Personally - I use a 5D Mk III with a 50mm f/1.4, 24-70 f/2.8, and 70-200 f/2.8.
Also, invest in a good flash, not onboard.
Thought I'd chime in since I recently decided to get a better camera than my iPhone, and ended up buying a Canon 700d/T5i. You might find my blog post about my decision process interesting: http://techinch.com/blog/the-camera-you-should-buy.
At any rate, the main reason I bought a DSLR over the mirrorless options is that the bodies themselves are cheaper (at least locally, for me) and the accessories and lenses are also cheaper simply because they're a larger market.

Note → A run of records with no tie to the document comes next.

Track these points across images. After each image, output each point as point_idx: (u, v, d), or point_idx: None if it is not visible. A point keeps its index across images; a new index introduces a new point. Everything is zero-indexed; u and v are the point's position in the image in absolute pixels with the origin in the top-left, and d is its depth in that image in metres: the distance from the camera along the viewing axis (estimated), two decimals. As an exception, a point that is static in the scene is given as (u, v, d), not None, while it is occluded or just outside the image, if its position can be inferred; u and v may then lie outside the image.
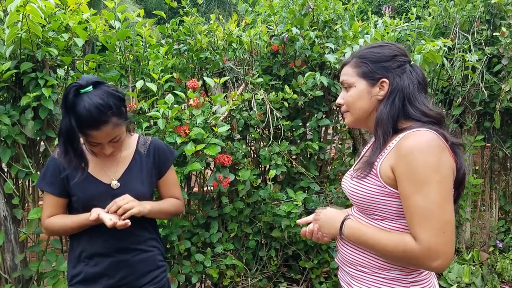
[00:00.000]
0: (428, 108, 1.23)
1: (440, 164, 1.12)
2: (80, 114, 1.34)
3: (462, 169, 1.22)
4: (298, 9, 2.87)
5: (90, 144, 1.46)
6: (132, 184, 1.56)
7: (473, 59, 2.94)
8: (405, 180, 1.13)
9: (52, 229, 1.54)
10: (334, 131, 3.18)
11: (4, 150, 2.11)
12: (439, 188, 1.11)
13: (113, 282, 1.54)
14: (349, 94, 1.31)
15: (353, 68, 1.30)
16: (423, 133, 1.15)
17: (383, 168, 1.19)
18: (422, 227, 1.11)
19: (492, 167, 3.72)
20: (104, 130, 1.39)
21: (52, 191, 1.52)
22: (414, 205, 1.12)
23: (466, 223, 3.54)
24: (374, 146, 1.26)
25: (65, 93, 1.37)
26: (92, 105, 1.35)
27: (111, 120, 1.39)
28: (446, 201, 1.12)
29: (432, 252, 1.10)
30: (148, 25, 2.55)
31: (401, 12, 8.62)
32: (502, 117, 3.31)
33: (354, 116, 1.32)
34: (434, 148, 1.13)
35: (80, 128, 1.37)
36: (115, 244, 1.53)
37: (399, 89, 1.24)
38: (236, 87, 2.90)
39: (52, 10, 2.08)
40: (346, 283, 1.35)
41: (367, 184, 1.23)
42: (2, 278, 2.26)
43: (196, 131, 2.22)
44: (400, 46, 1.30)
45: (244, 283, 2.75)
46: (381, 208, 1.22)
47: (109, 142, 1.45)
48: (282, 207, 2.55)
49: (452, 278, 3.16)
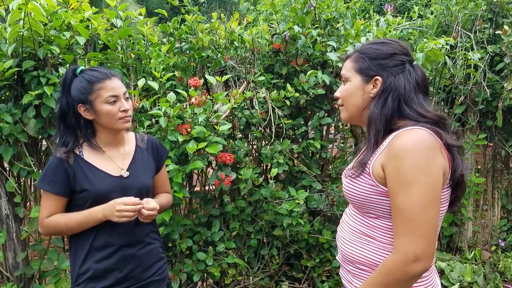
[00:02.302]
0: (425, 110, 1.20)
1: (428, 165, 1.10)
2: (91, 75, 1.49)
3: (459, 170, 1.20)
4: (300, 7, 2.87)
5: (109, 104, 1.50)
6: (139, 175, 1.61)
7: (475, 57, 2.93)
8: (392, 179, 1.12)
9: (54, 227, 1.53)
10: (336, 130, 3.17)
11: (6, 148, 2.11)
12: (424, 190, 1.09)
13: (122, 276, 1.56)
14: (345, 88, 1.31)
15: (352, 63, 1.30)
16: (415, 132, 1.13)
17: (375, 167, 1.18)
18: (400, 230, 1.11)
19: (494, 166, 3.71)
20: (115, 81, 1.51)
21: (52, 190, 1.51)
22: (398, 206, 1.11)
23: (468, 222, 3.54)
24: (367, 145, 1.25)
25: (64, 76, 1.53)
26: (94, 68, 1.54)
27: (115, 75, 1.54)
28: (430, 204, 1.10)
29: (409, 257, 1.09)
30: (150, 24, 2.55)
31: (403, 10, 8.60)
32: (504, 115, 3.30)
33: (348, 111, 1.32)
34: (423, 148, 1.10)
35: (96, 84, 1.48)
36: (123, 237, 1.56)
37: (392, 89, 1.21)
38: (237, 85, 2.90)
39: (54, 8, 2.09)
40: (347, 281, 1.35)
41: (361, 183, 1.23)
42: (4, 277, 2.26)
43: (198, 130, 2.22)
44: (403, 45, 1.28)
45: (245, 281, 2.75)
46: (375, 207, 1.22)
47: (124, 99, 1.53)
48: (284, 205, 2.54)
49: (454, 277, 3.16)
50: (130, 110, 1.56)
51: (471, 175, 3.32)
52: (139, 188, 1.59)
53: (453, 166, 1.19)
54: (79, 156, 1.55)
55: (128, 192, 1.53)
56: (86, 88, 1.48)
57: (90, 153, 1.56)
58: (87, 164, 1.54)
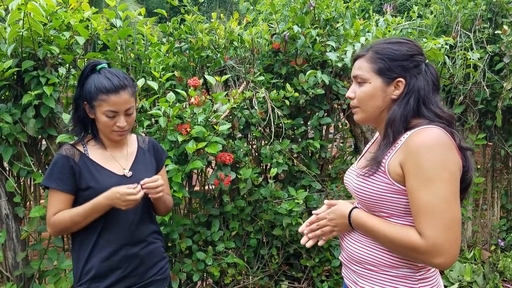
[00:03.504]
0: (441, 110, 1.22)
1: (447, 162, 1.11)
2: (101, 82, 1.50)
3: (470, 172, 1.21)
4: (299, 7, 2.87)
5: (106, 116, 1.51)
6: (141, 175, 1.61)
7: (475, 57, 2.94)
8: (413, 176, 1.13)
9: (59, 223, 1.53)
10: (336, 130, 3.17)
11: (6, 148, 2.11)
12: (447, 185, 1.10)
13: (125, 275, 1.56)
14: (363, 90, 1.27)
15: (369, 63, 1.26)
16: (431, 130, 1.15)
17: (392, 165, 1.18)
18: (428, 223, 1.10)
19: (494, 166, 3.71)
20: (123, 96, 1.51)
21: (60, 188, 1.52)
22: (421, 201, 1.12)
23: (467, 222, 3.54)
24: (382, 144, 1.24)
25: (83, 70, 1.55)
26: (112, 73, 1.53)
27: (128, 87, 1.53)
28: (453, 199, 1.11)
29: (437, 249, 1.09)
30: (149, 24, 2.55)
31: (402, 10, 8.60)
32: (504, 115, 3.30)
33: (365, 113, 1.29)
34: (441, 145, 1.12)
35: (100, 95, 1.49)
36: (125, 236, 1.57)
37: (415, 90, 1.22)
38: (237, 85, 2.90)
39: (54, 8, 2.08)
40: (351, 282, 1.34)
41: (375, 182, 1.22)
42: (4, 276, 2.26)
43: (197, 129, 2.22)
44: (417, 44, 1.27)
45: (245, 281, 2.75)
46: (389, 205, 1.21)
47: (124, 114, 1.54)
48: (283, 205, 2.55)
49: (453, 276, 3.16)
50: (129, 125, 1.57)
51: (471, 175, 3.32)
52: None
53: (465, 166, 1.20)
54: (84, 154, 1.57)
55: None
56: (91, 93, 1.50)
57: (95, 152, 1.59)
58: (92, 162, 1.56)
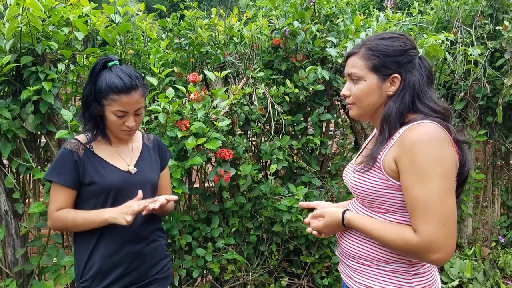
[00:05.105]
0: (436, 104, 1.21)
1: (442, 157, 1.11)
2: (113, 81, 1.47)
3: (467, 165, 1.20)
4: (299, 2, 2.85)
5: (116, 115, 1.50)
6: (146, 171, 1.62)
7: (476, 53, 2.92)
8: (407, 172, 1.12)
9: (61, 221, 1.53)
10: (336, 126, 3.16)
11: (5, 144, 2.11)
12: (441, 180, 1.10)
13: (127, 272, 1.56)
14: (358, 87, 1.26)
15: (363, 61, 1.25)
16: (426, 125, 1.14)
17: (387, 161, 1.18)
18: (422, 219, 1.10)
19: (495, 162, 3.70)
20: (134, 96, 1.49)
21: (61, 182, 1.51)
22: (416, 197, 1.11)
23: (468, 218, 3.53)
24: (378, 140, 1.24)
25: (94, 66, 1.52)
26: (124, 72, 1.50)
27: (139, 87, 1.51)
28: (448, 194, 1.11)
29: (432, 245, 1.09)
30: (149, 20, 2.54)
31: (403, 6, 8.58)
32: (504, 111, 3.29)
33: (361, 110, 1.29)
34: (436, 141, 1.11)
35: (111, 94, 1.47)
36: (128, 234, 1.55)
37: (410, 85, 1.21)
38: (237, 81, 2.89)
39: (52, 4, 2.08)
40: (347, 276, 1.35)
41: (371, 177, 1.22)
42: (3, 273, 2.26)
43: (197, 125, 2.22)
44: (410, 38, 1.27)
45: (245, 277, 2.75)
46: (385, 201, 1.21)
47: (134, 114, 1.53)
48: (283, 201, 2.54)
49: (454, 273, 3.16)
50: (138, 124, 1.57)
51: (471, 171, 3.31)
52: (145, 184, 1.59)
53: (462, 160, 1.19)
54: (89, 149, 1.56)
55: (135, 188, 1.53)
56: (102, 91, 1.48)
57: (100, 147, 1.58)
58: (96, 157, 1.56)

You can easily get a high quality setup with a kit and a prime lens for $500-800, and even less if you go for a used or older model body. And you can't go wrong with any semi-recent DSLR; they're all great, and have the power you'd need for almost anything. There's also the advantage of an honest-to-goodness optical viewfinder, something I love, along with the incredible battery life of most DSLRs.

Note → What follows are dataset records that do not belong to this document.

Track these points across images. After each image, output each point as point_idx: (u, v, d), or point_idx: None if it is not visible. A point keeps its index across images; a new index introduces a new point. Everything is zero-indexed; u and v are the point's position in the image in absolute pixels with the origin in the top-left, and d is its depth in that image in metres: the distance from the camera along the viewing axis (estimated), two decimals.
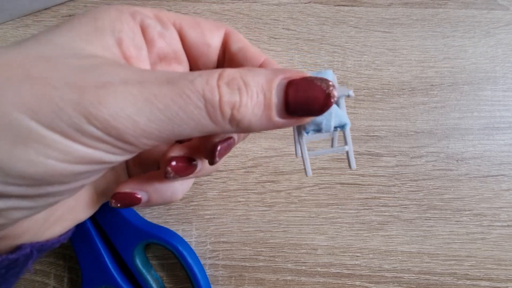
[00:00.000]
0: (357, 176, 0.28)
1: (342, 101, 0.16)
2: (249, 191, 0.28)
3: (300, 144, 0.17)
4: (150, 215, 0.28)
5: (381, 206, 0.28)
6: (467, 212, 0.28)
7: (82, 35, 0.14)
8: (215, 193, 0.28)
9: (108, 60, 0.14)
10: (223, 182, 0.28)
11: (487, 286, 0.27)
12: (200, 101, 0.13)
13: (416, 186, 0.28)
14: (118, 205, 0.17)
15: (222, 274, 0.27)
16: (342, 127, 0.17)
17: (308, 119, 0.15)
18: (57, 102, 0.11)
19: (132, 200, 0.17)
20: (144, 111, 0.12)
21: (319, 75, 0.15)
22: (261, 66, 0.18)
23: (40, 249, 0.17)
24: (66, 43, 0.13)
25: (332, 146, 0.19)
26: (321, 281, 0.27)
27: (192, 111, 0.13)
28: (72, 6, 0.29)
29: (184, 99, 0.12)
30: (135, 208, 0.19)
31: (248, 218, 0.28)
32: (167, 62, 0.18)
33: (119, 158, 0.13)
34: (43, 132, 0.11)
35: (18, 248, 0.16)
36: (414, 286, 0.27)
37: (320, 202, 0.28)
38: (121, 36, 0.15)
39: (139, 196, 0.17)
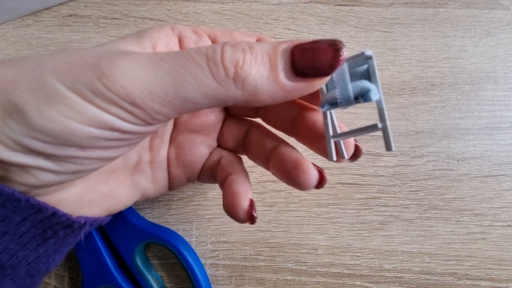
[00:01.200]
0: (358, 176, 0.28)
1: (370, 68, 0.14)
2: None
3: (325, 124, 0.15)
4: (150, 214, 0.28)
5: (381, 206, 0.28)
6: (467, 212, 0.28)
7: (124, 40, 0.16)
8: (216, 193, 0.28)
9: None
10: None
11: (488, 286, 0.27)
12: (202, 59, 0.13)
13: (417, 186, 0.28)
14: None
15: (222, 273, 0.27)
16: (365, 96, 0.14)
17: (320, 82, 0.14)
18: (79, 66, 0.13)
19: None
20: (150, 72, 0.13)
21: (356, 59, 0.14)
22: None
23: (92, 223, 0.18)
24: (108, 44, 0.15)
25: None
26: (321, 281, 0.27)
27: (194, 69, 0.13)
28: (72, 6, 0.29)
29: (187, 59, 0.13)
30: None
31: None
32: None
33: (132, 127, 0.14)
34: (65, 93, 0.13)
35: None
36: (414, 286, 0.27)
37: (321, 202, 0.28)
38: (156, 42, 0.16)
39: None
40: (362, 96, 0.14)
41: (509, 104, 0.28)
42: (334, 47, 0.13)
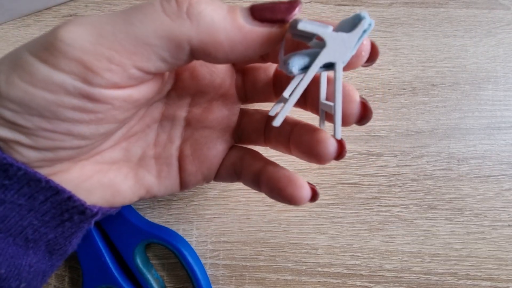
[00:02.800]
0: (358, 176, 0.28)
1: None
2: (249, 191, 0.28)
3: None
4: (150, 214, 0.28)
5: (381, 206, 0.28)
6: (468, 212, 0.28)
7: None
8: (216, 193, 0.28)
9: None
10: None
11: (488, 286, 0.27)
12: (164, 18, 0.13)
13: (417, 186, 0.28)
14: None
15: (222, 273, 0.28)
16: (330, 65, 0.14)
17: (279, 31, 0.14)
18: (45, 34, 0.14)
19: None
20: (103, 18, 0.13)
21: (352, 19, 0.13)
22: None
23: (104, 212, 0.18)
24: None
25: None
26: (321, 280, 0.27)
27: (146, 7, 0.13)
28: (73, 6, 0.29)
29: (142, 2, 0.13)
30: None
31: (249, 218, 0.28)
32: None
33: (90, 89, 0.14)
34: (27, 58, 0.14)
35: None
36: (414, 286, 0.27)
37: (321, 201, 0.28)
38: None
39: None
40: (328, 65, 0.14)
41: (510, 104, 0.28)
42: (293, 5, 0.14)
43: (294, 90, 0.15)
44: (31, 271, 0.17)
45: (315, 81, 0.16)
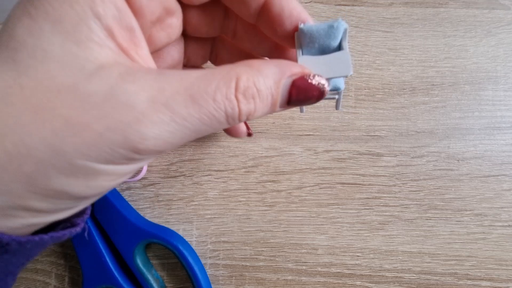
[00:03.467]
0: (358, 176, 0.28)
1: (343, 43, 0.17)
2: (249, 191, 0.28)
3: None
4: (150, 214, 0.28)
5: (381, 206, 0.28)
6: (468, 212, 0.28)
7: (70, 33, 0.13)
8: (216, 193, 0.28)
9: (117, 72, 0.13)
10: (223, 182, 0.28)
11: (488, 286, 0.27)
12: (223, 117, 0.14)
13: (417, 186, 0.28)
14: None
15: (222, 273, 0.27)
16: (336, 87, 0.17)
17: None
18: (109, 146, 0.12)
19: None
20: (176, 134, 0.13)
21: (329, 26, 0.16)
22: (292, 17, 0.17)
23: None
24: (62, 52, 0.13)
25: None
26: (321, 281, 0.27)
27: (216, 125, 0.14)
28: None
29: (210, 118, 0.14)
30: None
31: (249, 218, 0.28)
32: (160, 23, 0.17)
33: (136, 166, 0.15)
34: (100, 167, 0.13)
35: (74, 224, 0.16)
36: (414, 286, 0.27)
37: (321, 202, 0.28)
38: (107, 23, 0.13)
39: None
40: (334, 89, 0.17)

The best tip I was given is to buy a similar camera to what others you know have; that way you can share experience and tips, and possibly share accessories and lenses. That's invaluable.
I'm using a Canon 6D. You can probably start with and entry-level DSLR and a prime lens. A 50mm f1.8 lens is very cheap and fantastic if you are looking for the "shallow depth of field" look.
Otherwise, any recent camera should be able to take decent pictures nowadays. Creating good images is more about composition, lighting and practice. Go out and take pictures :)
Start by shooting a thousand photos with the camera you have. Spending a lot on a camera before you know what you're doing and what you need is a waste of money. https://www.ippawards.com/gallery.html
I'll suggest you to look at Canon 70D or 7D both are APS-C ( at september Canon will announce the 7D Mark II then now you can buy a Canon 7D at convenient price ), a great full frame camera is the Canon 6D, but what really makes important is the lens . Depend on which kind of photo you want to do. One of the most useful is the Canon 24-105 f4 .
I'm a Canon user and I have a 1Ds Mark II with a 24-105 f4 ( and other lenses, I love photography )
I suggest this site Juza Photo here you can find good suggestion and detailed reviews of cameras and lenses .
For film it's gotta be the Canon AE-1 Program — solid as a brick, and never fails me!
For digital I shoot with a Canon 5D Mark II, though I wouldn't say that's necessary for just getting some good "stock" images. Try out one of the Canon Rebel series if Canon's your flavor, or the equivalent Nikon, or whatever really!
good reviews here: http://www.kenrockwell.com/tech/recommended-cameras.htm
Remember to avoid buying into the megapixel race - you can probably get a second-hand or superseded DSLR for substantially cheaper than a new camera.